Previous research has demonstrated the memory benefits of successfully answering test questions. The five experiments reported herein provide evidence for the power of tests as learning events even when the tests are unsuccessful. Participants benefited from being tested before studying a passage—a pretesting effect—although they did not answer the test questions correctly on the initial test, as compared with being allowed additional study time. Furthermore, the benefits of pretests persisted after a 1-week delay.
...
The current research suggests that tests can be valuable learning events, even if learners cannot answer test
questions correctly, as long as the tested material has educational value and is followed by instruction that provides answers to the tested questions.
I know that yields the correct answer but how do I know I should divide the expression by two from the problem statement?
You could do a couple of steps forward in solving the equations but the intuitive explanation is something along the lines of: Assuming the ball costs nothing the total comes to $1. If the total is more than that then it means that both the ball and the bat have an increased price by an equal amount. So the difference from $0 of the ball is going to be half the difference between the total and $1.
No you have to solve (1.10 − 1) / 2
The ‘No’ part changes it from a clever shortcut to just being wrong. You having a more finely tuned mathematical intuition doesn’t invalidate the rudimentary simultaneous equation.
I know that yields the correct answer but how do I know I should divide the expression by two from the problem statement?
You could just go at it the other way. Guess-and-check is one of the basic math strategies taught in schools, and is easy to apply to these questions:
‘I need something to answer this… 0.10 sounds good, but let’s check it first. 1+0.1 means the bat costs 1.10, and 1.10+0.10 = 1.2 - what a minute, that’s not 1.10! I better try some other values—I guess this isn’t so obvious after all!’
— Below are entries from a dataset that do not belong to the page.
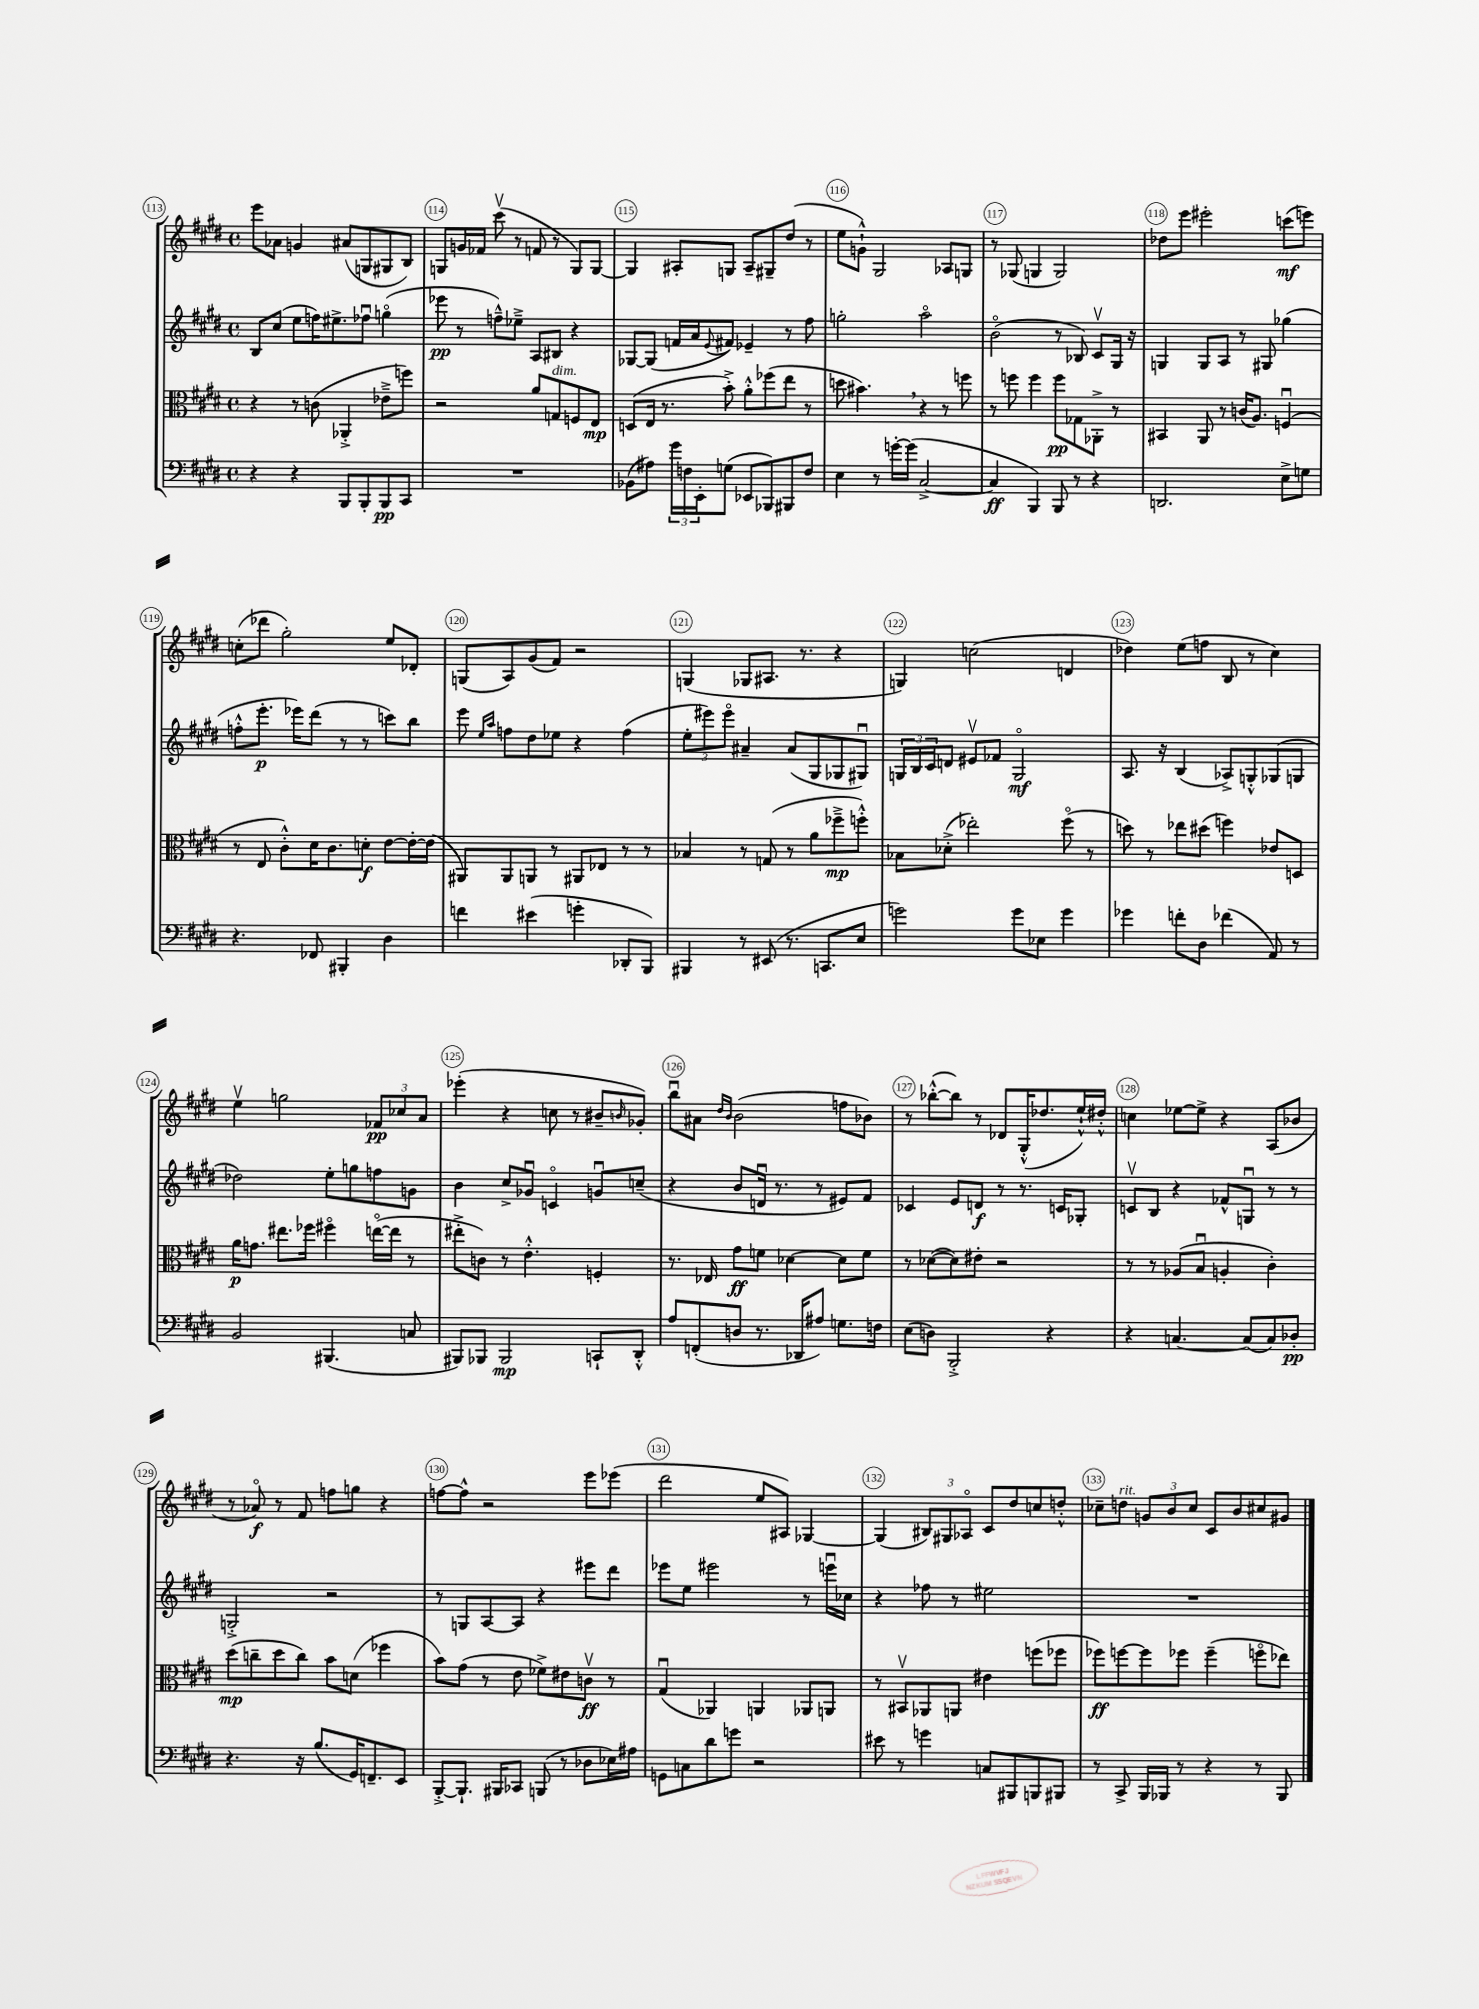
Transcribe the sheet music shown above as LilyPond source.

<<
\new StaffGroup <<
\new Staff = "s0" {
    \clef treble \key e \major \defaultTimeSignature \time 4/4
    e'''8 aes'8 g'4 ais'8( g8 gis8 b8) |
    g8 g'16 fes'16 cis'''8\upbow( r8 f'8 r8 g8) g8~ |
    g4 ais8-. g8 ais8-- gis8-- dis''8( r8 |
    e''8 g'8-!-^) gis2 aes8 g8 |
    r8 ges8( g4 g2) |
    des''8 e'''8 eis'''2-. c'''8\mf( e'''8) |
    c''8-.( des'''8 gis''2-.) e''8 des'8-. |
    g8( a8) gis'8( fis'8) r2 |
    g4( ges8 ais8. r8. r4 |
    g4) c''2( d'4 |
    des''4) e''8( f''8 b8 r8 cis''4) |
    e''4\upbow g''2 \tuplet 3/2 { fes'8\pp ces''8 a'8 } |
    ees'''4-.( r4 c''8 r8 bis'8-- \grace { b'16 } ges'8-.) |
    b''8\downbow ais'8 \grace { dis''16 b'16 } b'2( f''8 bes'8) |
    r8 bes''8~-.-^( bes''8) r8 des'8 gis16-.-^( des''8. e''16-!-^) dis''16-.-^ |
    c''4 ees''8~ ees''8-> r4 a8( bes'8 |
    r8 aes'8\flageolet\f) r8 fis'8 f''8 g''8 r4 |
    f''8~ f''8-^ r2 e'''8 ees'''8( |
    dis'''2 e''8 ais8) ges4~ |
    ges4( \tuplet 3/2 { bis8) gis8 aes8\flageolet } cis'8 dis''8 c''8 d''8-.-^ |
    ces''8-- d''8^\markup { \italic "rit." } \tuplet 3/2 { g'8 b'8 ces''8 } cis'8 b'8 cis''8 gis'8 \bar "|." |
}
\new Staff = "s1" {
    \clef treble \key e \major \defaultTimeSignature \time 4/4
    b8 cis''8( e''8 f''16) eis''8.-> fes''8\downbow g''4\flageolet( |
    ees'''8\pp r8 f''8---^) ees''8---> a8 bis8 r4 |
    ges8~ ges8( f'16 a'16 \appoggiatura { e'8 } fis'8) ees'4-- r8 fis''8 |
    g''2-. a''2\flageolet |
    b'2\flageolet( r8 bes8) cis'8\upbow gis16 r16 |
    g4 g8 a8 r8 gis8 ges''4( |
    f''8-.-^ e'''8.-.\p ees'''16) dis'''8( r8 r8 c'''8) b''8 |
    e'''8 \grace { e''16 a''16 } f''8 dis''8 ees''8 r4 f''4( |
    \tuplet 3/2 { e''8-. eis'''8) eis'''8\flageolet } ais'4-- ais'8( gis8 ges8 gis8\downbow) |
    \tuplet 3/2 { g16 b16 cis'16 } d'8 eis'8\upbow fes'8 g2\flageolet\mf |
    a8. r16 b4( aes8->) g8-.-^ ges8( g8 |
    des''2) e''8-. g''8 f''8 g'8 |
    b'4 cis''8-> ges'8\downbow c'4\flageolet g'8\downbow c''8--( |
    r4 b'8 d'16\downbow r8. r8 eis'8) fis'8 |
    ces'4 e'8 d'8\f r8 r8. c'16 ges8-. |
    c'8\upbow b8 r4 fes'8-^ g8\downbow r8 r8 |
    g2-.-> r2 |
    r8 g8 a8~ a8 r4 eis'''8 dis'''8 |
    ees'''8 e''8 eis'''2 r8 e'''16\downbow ces''16 |
    r4 fes''8 r8 eis''2 |
    R1 \bar "|." |
}
\new Staff = "s2" {
    \clef alto \key e \major \defaultTimeSignature \time 4/4
    r4 r8 c'8( aes,4-.-> ees'8---> f''8) |
    r2 a'8 g8^\markup { \italic "dim." } f8 e8\mp |
    d8( e16 r8. b'8-.->) a'8-.-^ fes''8( e''8 r8 |
    d''8 bis'4.) \breathe r4 r8 f''8 |
    r8 f''8 f''4 f''8\pp ges8 aes,8-.-> r8 |
    bis,4 a,8 r8 c'16( a8.) f4\downbow( |
    r8 e8 cis'8-.-^) dis'16 cis'8. d'8-.\f e'8~ e'16~-. e'16( |
    ais,8) ais,8 a,8 r8 ais,8 ees8 r8 r8 |
    bes4 r8 g8( r8 a'8 fes''8--->\mp f''8-.-^) |
    bes8 des'8-.->( ees''2-.) fis''8\flageolet( r8 |
    d''8) r8 ees''8 dis''8( f''4) ees'8 d8 |
    a'16\p g'8. eis''8. fes''16 fis''4\flageolet e''16~\flageolet( e''16 r8 |
    eis''8-.-> c'8) r8 e'4.-.-^ f4-. |
    r8. ees16 gis'8\ff f'8 des'4~ des'8 f'8 |
    r8 des'8~( des'8) eis'8-. r2 |
    r8 r8 aes8( b8\downbow a4-. cis'4-.) |
    dis''8\mp( c''8-- dis''8 c''8) b'8 d'8( fes''4 |
    b'8) gis'8( r8 e'8 fes'8->) eis'8 c'8\upbow\ff r8 |
    gis4\downbow( aes,4) a,4 aes,8 a,8 |
    r8 bis,8\upbow aes,8 a,8 eis'4 f''8( fes''8 |
    fes''8\ff) f''8~ f''8 fes''8 fes''4--( f''8\flageolet ees''8) \bar "|." |
}
\new Staff = "s3" {
    \clef bass \key e \major \defaultTimeSignature \time 4/4
    r4 r4 b,,8 b,,8-. b,,8\pp cis,8 |
    R1 |
    bes,8( ais8) \tuplet 3/2 { gis'16 f16 e,16-. } g8( ees,8 bes,,8) bis,,8 f8 |
    e4 r8 g'16~-. g'16( cis2~-> |
    cis4\ff b,,4) b,,8 r8 r4 |
    d,2. e8-> g8 |
    r4. fes,8 bis,,4-. dis4 |
    f'4 eis'4( g'4-. des,8-. b,,8) |
    bis,,4 r8 eis,8( r8. c,8. e8 |
    g'2) g'8 ees8 g'4 |
    ges'4 f'8-. dis8 fes'4( a,8) r8 |
    b,2 bis,,4.( c8 |
    bis,,8) bes,,8 bes,,2\mp c,8-! dis,8-.-^ |
    a8 f,8-.( d8 r8. des,16 ais8) g8. f16 |
    e8( d8) b,,2-.-> r4 |
    r4 c4.~ c8( c8) des8-.\pp |
    r4. r16 b8.( gis,16) f,8.-- e,8 |
    b,,8~-.-> b,,8.-! bis,,16 ces,8 b,,8( r8 des8 ees16) ais16 |
    g,8 c8 dis'8 g'8 r2 |
    eis'8 r8 g'4 c8 bis,,8 b,,8 bis,,8 |
    r8 cis,8-> b,,16 bes,,16 r8 r4 r8 bes,,8 \bar "|." |
}
>>
>>
\layout { \context { \Score currentBarNumber = #113 \override BarNumber.break-visibility = ##(#f #t #t) barNumberVisibility = #all-bar-numbers-visible \override BarNumber.stencil = #(make-stencil-circler 0.1 0.3 ly:text-interface::print) } }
Right. I know how to get to a right answer but didn’t understand Tordmor’s expression.
Starting with
bat + ball = 1.10
bat = 1 + ball
substitute one into the other to eliminate it
1 + ball + ball = 1.10
simplify
1 + 2 ball = 1.10
then solve for ball
ball = (1.10 − 1)/2
then compute
ball = 0.05
This is literally how I would solve this problem. So you can see why I’m surprised people can answer it correctly on the fly.
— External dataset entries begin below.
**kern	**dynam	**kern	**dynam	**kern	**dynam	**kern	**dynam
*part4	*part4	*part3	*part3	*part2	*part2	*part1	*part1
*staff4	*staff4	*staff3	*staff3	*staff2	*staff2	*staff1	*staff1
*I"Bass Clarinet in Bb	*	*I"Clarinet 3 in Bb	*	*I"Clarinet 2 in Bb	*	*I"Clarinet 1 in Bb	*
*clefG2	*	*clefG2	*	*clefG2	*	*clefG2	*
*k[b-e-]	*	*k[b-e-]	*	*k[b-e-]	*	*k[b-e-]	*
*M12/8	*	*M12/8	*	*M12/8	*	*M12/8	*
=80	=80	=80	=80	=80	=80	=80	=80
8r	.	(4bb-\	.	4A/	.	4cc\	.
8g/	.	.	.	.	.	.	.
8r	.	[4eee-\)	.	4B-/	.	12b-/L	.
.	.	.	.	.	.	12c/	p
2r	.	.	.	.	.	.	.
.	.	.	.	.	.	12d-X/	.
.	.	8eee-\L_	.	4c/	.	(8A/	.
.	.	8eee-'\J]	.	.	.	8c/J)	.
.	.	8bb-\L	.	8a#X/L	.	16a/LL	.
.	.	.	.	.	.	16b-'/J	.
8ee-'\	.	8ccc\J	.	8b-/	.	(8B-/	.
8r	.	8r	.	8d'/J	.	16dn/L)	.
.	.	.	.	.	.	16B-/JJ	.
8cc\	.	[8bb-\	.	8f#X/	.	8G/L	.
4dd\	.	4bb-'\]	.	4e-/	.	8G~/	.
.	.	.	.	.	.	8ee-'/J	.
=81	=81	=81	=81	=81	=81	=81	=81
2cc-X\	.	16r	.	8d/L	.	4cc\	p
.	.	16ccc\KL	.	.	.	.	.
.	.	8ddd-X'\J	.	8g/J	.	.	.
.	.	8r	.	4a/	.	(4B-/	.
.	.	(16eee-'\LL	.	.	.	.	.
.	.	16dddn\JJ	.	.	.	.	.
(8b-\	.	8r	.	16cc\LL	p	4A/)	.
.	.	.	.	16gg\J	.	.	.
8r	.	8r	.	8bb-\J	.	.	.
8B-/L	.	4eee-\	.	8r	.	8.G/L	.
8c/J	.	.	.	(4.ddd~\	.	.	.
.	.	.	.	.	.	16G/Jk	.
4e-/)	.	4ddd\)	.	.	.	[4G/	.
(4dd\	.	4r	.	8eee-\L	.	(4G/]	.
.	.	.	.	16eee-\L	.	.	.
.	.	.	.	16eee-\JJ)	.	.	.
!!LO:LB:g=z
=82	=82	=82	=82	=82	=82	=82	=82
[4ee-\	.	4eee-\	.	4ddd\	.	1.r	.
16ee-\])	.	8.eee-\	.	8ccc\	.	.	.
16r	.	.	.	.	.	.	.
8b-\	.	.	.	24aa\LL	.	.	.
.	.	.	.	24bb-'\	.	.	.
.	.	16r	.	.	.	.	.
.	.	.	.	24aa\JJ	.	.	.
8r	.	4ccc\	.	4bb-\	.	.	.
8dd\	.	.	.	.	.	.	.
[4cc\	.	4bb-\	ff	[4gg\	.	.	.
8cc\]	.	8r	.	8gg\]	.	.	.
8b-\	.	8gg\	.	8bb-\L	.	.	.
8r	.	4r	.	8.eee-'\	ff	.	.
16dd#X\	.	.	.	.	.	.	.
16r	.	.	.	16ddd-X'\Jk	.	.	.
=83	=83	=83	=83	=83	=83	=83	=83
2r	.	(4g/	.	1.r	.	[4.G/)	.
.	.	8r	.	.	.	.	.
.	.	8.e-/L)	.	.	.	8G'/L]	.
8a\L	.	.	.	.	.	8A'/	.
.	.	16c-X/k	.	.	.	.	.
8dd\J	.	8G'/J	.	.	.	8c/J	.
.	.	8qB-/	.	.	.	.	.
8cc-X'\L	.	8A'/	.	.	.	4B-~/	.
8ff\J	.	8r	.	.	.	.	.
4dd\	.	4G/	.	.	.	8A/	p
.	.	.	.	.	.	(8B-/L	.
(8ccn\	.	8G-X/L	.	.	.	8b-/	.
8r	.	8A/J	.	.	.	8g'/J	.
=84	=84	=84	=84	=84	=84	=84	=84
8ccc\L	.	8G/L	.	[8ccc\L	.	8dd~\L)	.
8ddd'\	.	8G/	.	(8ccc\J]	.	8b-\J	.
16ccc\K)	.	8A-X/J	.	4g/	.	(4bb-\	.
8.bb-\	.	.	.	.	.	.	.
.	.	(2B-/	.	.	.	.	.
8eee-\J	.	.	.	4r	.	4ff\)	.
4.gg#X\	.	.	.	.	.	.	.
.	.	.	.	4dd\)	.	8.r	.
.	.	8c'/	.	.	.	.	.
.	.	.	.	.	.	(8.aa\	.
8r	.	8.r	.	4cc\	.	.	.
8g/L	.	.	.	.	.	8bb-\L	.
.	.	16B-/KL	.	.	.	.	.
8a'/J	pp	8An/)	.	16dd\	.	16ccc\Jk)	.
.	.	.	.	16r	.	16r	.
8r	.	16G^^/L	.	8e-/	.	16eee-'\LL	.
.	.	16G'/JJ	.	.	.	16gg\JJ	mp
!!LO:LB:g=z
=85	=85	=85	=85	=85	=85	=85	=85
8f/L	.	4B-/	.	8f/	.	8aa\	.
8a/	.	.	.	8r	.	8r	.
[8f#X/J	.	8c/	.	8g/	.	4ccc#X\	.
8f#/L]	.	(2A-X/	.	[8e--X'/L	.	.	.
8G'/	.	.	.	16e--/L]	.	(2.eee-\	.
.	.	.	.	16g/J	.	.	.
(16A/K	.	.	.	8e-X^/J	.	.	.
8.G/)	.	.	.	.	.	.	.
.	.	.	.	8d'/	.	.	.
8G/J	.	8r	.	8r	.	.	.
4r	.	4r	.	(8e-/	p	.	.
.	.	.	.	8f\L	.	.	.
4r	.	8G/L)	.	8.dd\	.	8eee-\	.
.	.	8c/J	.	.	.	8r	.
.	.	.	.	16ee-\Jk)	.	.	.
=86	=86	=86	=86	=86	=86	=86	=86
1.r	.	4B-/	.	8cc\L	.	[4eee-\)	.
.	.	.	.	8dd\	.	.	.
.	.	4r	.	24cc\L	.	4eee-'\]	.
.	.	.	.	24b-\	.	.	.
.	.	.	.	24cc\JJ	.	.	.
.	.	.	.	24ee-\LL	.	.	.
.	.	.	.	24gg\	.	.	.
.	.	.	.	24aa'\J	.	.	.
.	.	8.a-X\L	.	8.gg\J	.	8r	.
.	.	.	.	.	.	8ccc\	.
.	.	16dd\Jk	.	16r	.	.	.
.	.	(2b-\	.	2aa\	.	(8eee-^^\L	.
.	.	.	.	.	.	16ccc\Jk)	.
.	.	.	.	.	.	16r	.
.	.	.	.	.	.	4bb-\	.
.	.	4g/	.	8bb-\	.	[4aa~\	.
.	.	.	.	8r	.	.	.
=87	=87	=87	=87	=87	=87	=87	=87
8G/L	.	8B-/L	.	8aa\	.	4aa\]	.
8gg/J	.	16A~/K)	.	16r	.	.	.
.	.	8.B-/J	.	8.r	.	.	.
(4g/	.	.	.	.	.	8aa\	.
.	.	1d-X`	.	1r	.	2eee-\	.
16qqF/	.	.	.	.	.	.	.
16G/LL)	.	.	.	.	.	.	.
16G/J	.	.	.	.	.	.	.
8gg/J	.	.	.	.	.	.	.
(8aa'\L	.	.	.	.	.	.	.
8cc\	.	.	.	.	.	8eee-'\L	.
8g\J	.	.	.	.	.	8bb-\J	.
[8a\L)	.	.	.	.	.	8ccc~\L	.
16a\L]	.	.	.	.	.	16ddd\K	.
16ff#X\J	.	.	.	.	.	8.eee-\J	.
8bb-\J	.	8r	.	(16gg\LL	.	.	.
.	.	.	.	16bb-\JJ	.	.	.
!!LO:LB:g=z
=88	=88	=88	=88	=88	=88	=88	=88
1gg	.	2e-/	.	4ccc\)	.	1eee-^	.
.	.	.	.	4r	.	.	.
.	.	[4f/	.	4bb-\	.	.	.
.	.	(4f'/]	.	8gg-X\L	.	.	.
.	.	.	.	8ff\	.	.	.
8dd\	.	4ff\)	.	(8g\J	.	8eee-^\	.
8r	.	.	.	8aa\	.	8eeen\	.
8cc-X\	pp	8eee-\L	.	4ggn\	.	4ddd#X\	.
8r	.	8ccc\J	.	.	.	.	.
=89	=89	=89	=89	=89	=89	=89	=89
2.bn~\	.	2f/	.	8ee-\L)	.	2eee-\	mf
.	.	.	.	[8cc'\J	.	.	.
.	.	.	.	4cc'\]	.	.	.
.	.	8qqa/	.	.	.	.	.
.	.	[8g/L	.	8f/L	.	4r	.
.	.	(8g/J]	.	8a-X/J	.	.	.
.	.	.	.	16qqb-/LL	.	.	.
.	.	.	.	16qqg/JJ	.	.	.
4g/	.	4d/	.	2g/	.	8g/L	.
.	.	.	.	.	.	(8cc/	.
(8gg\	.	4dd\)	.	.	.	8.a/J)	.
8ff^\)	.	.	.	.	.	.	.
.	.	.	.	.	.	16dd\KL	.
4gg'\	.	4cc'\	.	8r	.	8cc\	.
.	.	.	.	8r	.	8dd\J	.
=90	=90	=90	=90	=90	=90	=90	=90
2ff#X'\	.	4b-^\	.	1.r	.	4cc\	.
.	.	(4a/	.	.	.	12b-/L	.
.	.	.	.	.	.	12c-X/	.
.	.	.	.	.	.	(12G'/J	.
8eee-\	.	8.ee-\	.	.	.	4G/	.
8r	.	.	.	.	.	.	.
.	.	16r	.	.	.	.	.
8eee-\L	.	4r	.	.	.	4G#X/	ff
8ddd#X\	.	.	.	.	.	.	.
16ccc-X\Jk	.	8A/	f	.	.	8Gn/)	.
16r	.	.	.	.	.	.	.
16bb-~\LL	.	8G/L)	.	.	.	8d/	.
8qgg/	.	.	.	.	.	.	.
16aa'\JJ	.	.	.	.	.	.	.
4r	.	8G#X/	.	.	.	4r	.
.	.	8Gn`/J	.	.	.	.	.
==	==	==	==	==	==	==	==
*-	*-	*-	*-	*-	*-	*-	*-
The way it went in my head:
Huh, that’s obvious, it’s 1. Oh wait, ‘more than.’ So it’s half the remaining .10.
(Although I would say it took less time than reading that sentence takes.)
It’d be interesting if getting the wrong answer first is the quickest method of getting the right answer.
I recently read something like this, though I can’t remember where. The experiment went roughly like so:
Subjects were divided into two groups. In one, each subject was given 15 seconds to memorize an answer to a question for several seconds, and their performance recalling the answer later was recorded. In the other, each was asked to guess the answer, and was then given 7 or 8 or so seconds to memorize the correct answer. The time difference was to account for the time during which the second group’s members thought about the question.
So each person was exposed to the question for 15 seconds, in the first group, they were exposed to the answer for those same 15 seconds, in the second group, for half that.
The second group was better at recalling the answers.
I found a set of five experiments similar to the one I described. Getting the wrong answer first appears to be a good method to get to the right answer.
I get it, thanks!
You could do a couple of steps forward in solving the equations but the intuitive explanation is something along the lines of: Assuming the ball costs nothing the total comes to $1. If the total is more than that then it means that both the ball and the bat have an increased price by an equal amount. So the difference from $0 of the ball is going to be half the difference between the total and $1.